After I got over my shock, I discussed it with Blaine, and we agreed: her offer was overwhelming and kind-hearted and sincere. But bottom line, we didn’t NEED a surrogate. At least not yet. Surrogacy is a wonderful option for people who have run out of traditional medical treatments, and that wasn’t us. We still had treatments we could try. There was no reason we knew of that I couldn’t carry, and I wasn’t ready yet to give up on my dream of becoming pregnant myself. We were still considering adoption, if we couldn’t get pregnant. Simply put, we hadn’t reached that point in our own journey yet. But I always remembered her gesture and offer. I thought it was probably the kindest thing anyone would ever do for me.

Then we met Brayden’s birthmom and received a gift even kinder and more generous that would at last, after years of frustration and sadness, allow us to become parents.

9 comments:

Cathy in MI said...

Wow, what a generous friend to have called you and made that offer. I like in one of your previous posts when referring to the sister on Oprah she said it was like she was babysitting for a period of time. That is one of the best descriptions of surrogacy I have ever heard. Kristie, thanks again for sharing your journey with us.

Anonymous said...

I love reading your story. You are doing a great job of telling about your journey to surrogacy.

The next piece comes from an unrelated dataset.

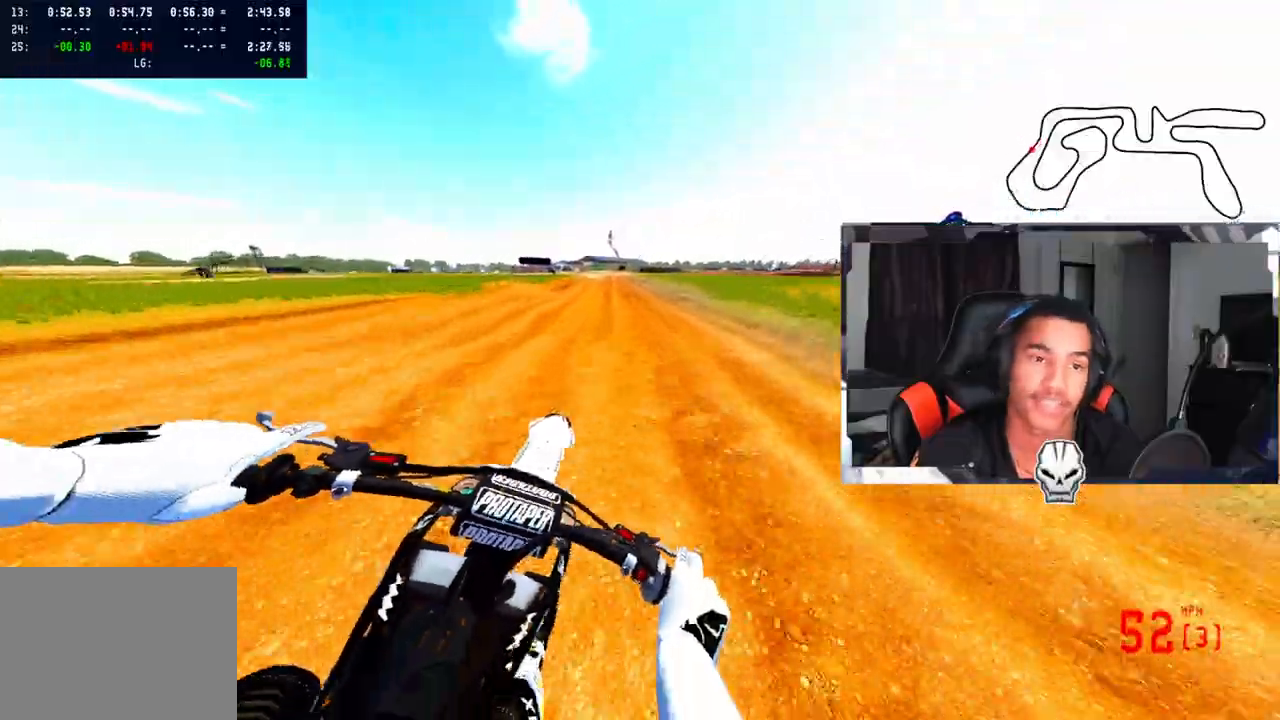
{"dt_ms": 500, "buttons": ["R2"], "left_stick": "up-left", "right_stick": "center", "events": []}
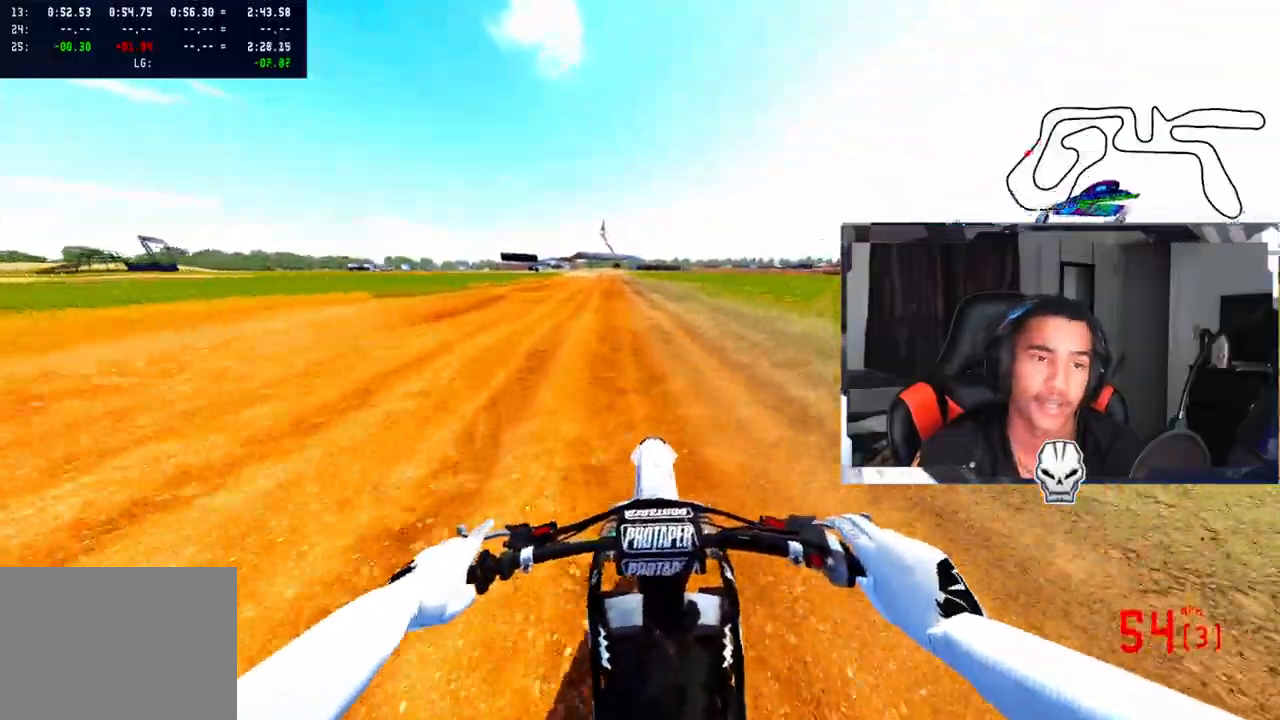
{"dt_ms": 500, "buttons": ["R2"], "left_stick": "center", "right_stick": "down", "events": [[333, "left_stick", "center"], [383, "right_stick", "down"]]}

Please don't take the smaller number of comments as a lack of interest - I know that I am always excited to read your entries.

Lisa C.

Anonymous said...

Where was the glich, I mean how come "all of a sudden" you could become pregnant? We all know it was not just becuase the pressure was off due to the adoption. We are so happy that it all worked out for you, just curious on the details, after all your life is like a novel fo us. We love it!

Kristie said...

Dear Anonymous, well, if I were being sarcastic, I would say that, as opposed to the popular myth that "if you'd just relax, you'd get pregnant", it appears for us, the key was to pile on as much shit and stress and pressure as is humanly possible, and THEN you will get pregnant!

My truer opinion, however (and I said this in a previous journal entry ....) was that God knew all along that Brayden was meant to be a part of our family. Had I ever gotten pregnant, during any of the years and years that I was trying, we would never have pursued adoption. He needed to get her into our family where she belonged, and *then*, and only then, was it "ok" for me to get pregnant, and so it happened. (Amid much shit and stress and pressure!) :)

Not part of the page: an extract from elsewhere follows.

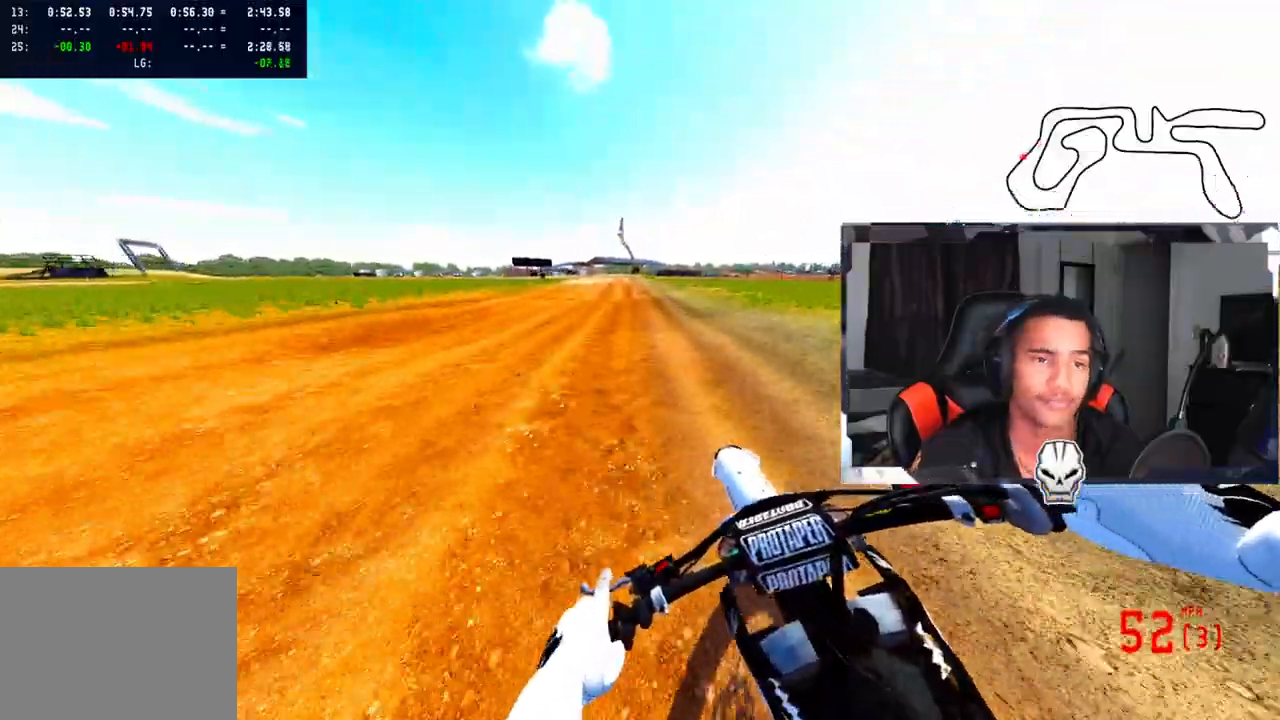
{"dt_ms": 500, "buttons": ["R2"], "left_stick": "center", "right_stick": "center", "events": [[183, "right_stick", "center"]]}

It's very difficult when you're in the midst of a struggle to understand and accept that there is a timeline and a purpose for all things. Or if not a purpose, then perhaps a reason ... or something. I know our fertility struggle led us to adoption, which led us to our daughter.

Beyond that, who the hell knows why ANYTHING works the way it does??? :)

Anonymous said...

And aren't we immensely, hard-to-put-into-words grateful to our birthmothers every day of our lives?

Dixie

Trish said...

What a friend! How awesome, I mean, I know someone who is going through infertility right now. As much as I care for her and her husband, and want for them to experience parenthood, I know I could not be a surrogate for them. I am too emotional and would never be able to hand over the baby, even though he or she would not be my own. I know my limitations. But for a friend to offer to do that, I think that is incredible!

Trish (in Leesburg, since I forgot to put that the first time) said...

oh! an having just read through the other comments, I agree with you (not that my opinion on it matters) about God knowing Brayden belonged in your family and so that is why you only got pregnant AFTER she came to be with you & Blaine. Truly, your family could not be complete with her smiling face!

Erin said...

Thank goodness for people like M. and the miracles that allowed you to become pregnant with Kellen and Kendrie! Have a great weekend Escoe Fam!

Monica (H)opeful said...

Thank you for sharing your surrogacey story. I love that Brayden belonged in your family. Beautiful!